What is vector search?
Traditional search matches exact keywords. Vector search matches by meaning — so a query for “javascript tips” also returns results about “js performance” or “node.js tricks” even if those exact words aren’t in the query.
The way it works:
- You send text to an embedding model (an AI model that converts text to numbers)
- The model returns a list of numbers called an embedding — e.g.
[0.02, -0.14, 0.87, ...]
- You store that embedding alongside each record in the database
- When searching, you convert the search query to an embedding the same way, then find records whose embeddings are mathematically closest
"javascript tips" → AI model → [0.02, -0.14, 0.87, ...] ← stored in DB per post
"js performance" → AI model → [0.03, -0.12, 0.85, ...] ← search query vector
PostgreSQL finds posts whose stored vectors are closest to the query vector
Do you need an AI model? Yes — an embedding model is required to convert text into vectors. You can use a hosted API like OpenAI Embeddings, Cohere, or Voyage AI, or run a model locally with Ollama. IlanaORM doesn’t include an embedding model — you bring your own and plug it in as a function.
pgvector is PostgreSQL only. It does not work with MySQL or SQLite.
Setup
1. Enable the pgvector extension
In a migration:
class EnableVectorExtension {
async up(schema) {
await schema.enableVectorExtension();
// runs: CREATE EXTENSION IF NOT EXISTS vector
}
async down(schema) {
await schema.raw('DROP EXTENSION IF EXISTS vector');
}
}
module.exports = EnableVectorExtension;
2. Add an embedding column
The number of dimensions must match your embedding model’s output. OpenAI’s text-embedding-ada-002 outputs 1536 dimensions.
class AddEmbeddingToPosts {
async up(schema) {
await schema.table('posts', (table) => {
table.specificType('embedding', 'vector(1536)'); // match your model's dimensions
});
}
async down(schema) {
await schema.table('posts', (table) => {
table.dropColumn('embedding');
});
}
}
module.exports = AddEmbeddingToPosts;
Tell IlanaORM which column holds embeddings and provide a function that converts text to a vector:
import OpenAI from 'openai';
const openai = new OpenAI();
class Post extends Model {
static table = 'posts';
// Which column stores the embedding (default: 'embedding')
static embeddingColumn = 'embedding';
// The embedding model's output size — for reference/validation
static embeddingDimensions = 1536;
// The function that converts text → number[]
// Must return a Promise<number[]>
static embeddingProvider = async (text) => {
const res = await openai.embeddings.create({
model: 'text-embedding-ada-002',
input: text,
});
return res.data[0].embedding;
};
static { this.register(); }
}
Storing embeddings
When creating or updating a record, generate and store the embedding:
// Generate embedding before saving
const text = `${title} ${body}`;
const embedding = await Post.embeddingProvider(text);
const post = await Post.create({
title,
body,
embedding: JSON.stringify(embedding), // pgvector accepts JSON array format
});
Or use a model event to do it automatically:
class Post extends Model {
static embeddingProvider = async (text) => { /* ... */ };
static {
this.creating(async (post) => {
const text = `${post.title} ${post.body}`;
post.embedding = JSON.stringify(await Post.embeddingProvider(text));
});
this.register();
}
}
Searching
Model.search(text, options?)
Converts the search text to a vector using the embedding provider, then finds the nearest records:
// Basic search — uses model-level embeddingProvider
const posts = await Post.search('javascript performance tips');
// With options
const posts = await Post.search('machine learning basics', {
limit: 5, // how many results (default: 10)

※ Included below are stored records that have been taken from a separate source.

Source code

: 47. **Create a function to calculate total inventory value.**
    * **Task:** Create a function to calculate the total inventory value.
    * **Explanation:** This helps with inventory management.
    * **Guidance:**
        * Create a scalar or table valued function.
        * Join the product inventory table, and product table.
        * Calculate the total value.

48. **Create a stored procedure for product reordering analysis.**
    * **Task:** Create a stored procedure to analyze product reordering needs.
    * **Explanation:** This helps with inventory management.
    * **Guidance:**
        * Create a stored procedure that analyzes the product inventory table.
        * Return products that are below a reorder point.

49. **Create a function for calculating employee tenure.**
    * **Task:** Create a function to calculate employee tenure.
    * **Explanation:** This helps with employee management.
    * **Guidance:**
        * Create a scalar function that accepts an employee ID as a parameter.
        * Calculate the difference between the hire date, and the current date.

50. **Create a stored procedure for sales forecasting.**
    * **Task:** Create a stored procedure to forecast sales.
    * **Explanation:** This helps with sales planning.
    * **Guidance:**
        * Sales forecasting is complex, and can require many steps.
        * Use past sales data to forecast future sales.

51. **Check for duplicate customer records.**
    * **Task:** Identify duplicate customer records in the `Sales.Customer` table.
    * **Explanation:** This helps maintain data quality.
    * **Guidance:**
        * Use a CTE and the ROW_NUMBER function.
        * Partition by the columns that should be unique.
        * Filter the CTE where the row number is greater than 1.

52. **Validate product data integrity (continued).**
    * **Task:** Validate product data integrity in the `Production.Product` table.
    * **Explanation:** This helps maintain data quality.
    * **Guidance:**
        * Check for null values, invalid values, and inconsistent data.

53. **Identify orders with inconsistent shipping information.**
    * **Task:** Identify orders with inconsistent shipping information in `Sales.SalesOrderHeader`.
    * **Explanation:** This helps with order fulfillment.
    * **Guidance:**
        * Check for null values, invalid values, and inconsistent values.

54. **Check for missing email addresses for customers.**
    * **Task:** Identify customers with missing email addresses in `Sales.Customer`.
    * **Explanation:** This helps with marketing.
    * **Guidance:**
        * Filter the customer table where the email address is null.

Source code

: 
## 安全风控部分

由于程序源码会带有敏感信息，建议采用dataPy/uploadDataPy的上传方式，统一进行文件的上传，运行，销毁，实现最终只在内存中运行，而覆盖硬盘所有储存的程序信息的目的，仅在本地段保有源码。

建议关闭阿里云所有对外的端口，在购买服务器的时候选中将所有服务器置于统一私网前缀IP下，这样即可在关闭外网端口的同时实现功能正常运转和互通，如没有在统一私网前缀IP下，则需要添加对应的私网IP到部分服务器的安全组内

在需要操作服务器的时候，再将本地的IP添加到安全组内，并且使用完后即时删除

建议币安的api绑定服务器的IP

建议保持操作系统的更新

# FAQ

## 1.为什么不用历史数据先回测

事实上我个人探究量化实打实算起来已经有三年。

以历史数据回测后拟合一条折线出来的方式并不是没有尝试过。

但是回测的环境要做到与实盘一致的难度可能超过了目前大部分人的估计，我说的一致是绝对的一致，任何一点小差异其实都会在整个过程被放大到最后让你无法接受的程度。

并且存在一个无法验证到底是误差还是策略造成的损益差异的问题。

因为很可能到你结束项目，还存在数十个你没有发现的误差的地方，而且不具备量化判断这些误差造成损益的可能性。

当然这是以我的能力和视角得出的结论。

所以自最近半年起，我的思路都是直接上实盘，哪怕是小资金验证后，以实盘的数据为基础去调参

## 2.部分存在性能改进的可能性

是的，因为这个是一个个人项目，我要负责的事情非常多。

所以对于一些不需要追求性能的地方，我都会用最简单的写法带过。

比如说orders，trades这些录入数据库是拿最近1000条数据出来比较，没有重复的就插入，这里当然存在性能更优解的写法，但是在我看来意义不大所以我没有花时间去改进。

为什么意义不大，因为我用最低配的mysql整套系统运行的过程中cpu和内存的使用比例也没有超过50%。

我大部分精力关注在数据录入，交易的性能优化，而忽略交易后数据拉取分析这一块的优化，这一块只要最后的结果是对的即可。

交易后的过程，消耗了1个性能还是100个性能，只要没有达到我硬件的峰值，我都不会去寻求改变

distance: 'cosine', // similarity metric (default: 'cosine')
provider: myEmbedder, // override the embedding function for this call
});
Model.nearestTo(vector, options?)
Search by a raw vector — useful when you already have a pre-computed embedding:
// Get a vector first
const queryVector = await myEmbedder('search term');
// Then search by it
const posts = await Post.nearestTo(queryVector, {
limit: 10,
distance: 'l2',
});
Results
Each result has a distance attribute — lower means more similar (for cosine and l2):
const posts = await Post.search('nodejs tips');
posts.forEach(post => {
console.log(post.title, '→ distance:', post.distance);
});
Distance metrics
| Option | SQL operator | Meaning |
|---|
cosine (default) | <=> | Angle between vectors — best for most text search |
l2 | <-> | Straight-line distance between vectors |
inner | <#> | Dot product — use when vectors are normalized |
For most text search use cases, cosine is the right choice.
Add an index so similarity queries don’t scan the entire table:
// In a migration
async up(schema) {
await schema.raw(
`CREATE INDEX ON posts USING ivfflat (embedding vector_cosine_ops) WITH (lists = 100)`
);
}
Without an index, PostgreSQL does an exact scan of every row — fine for small tables, slow for large ones.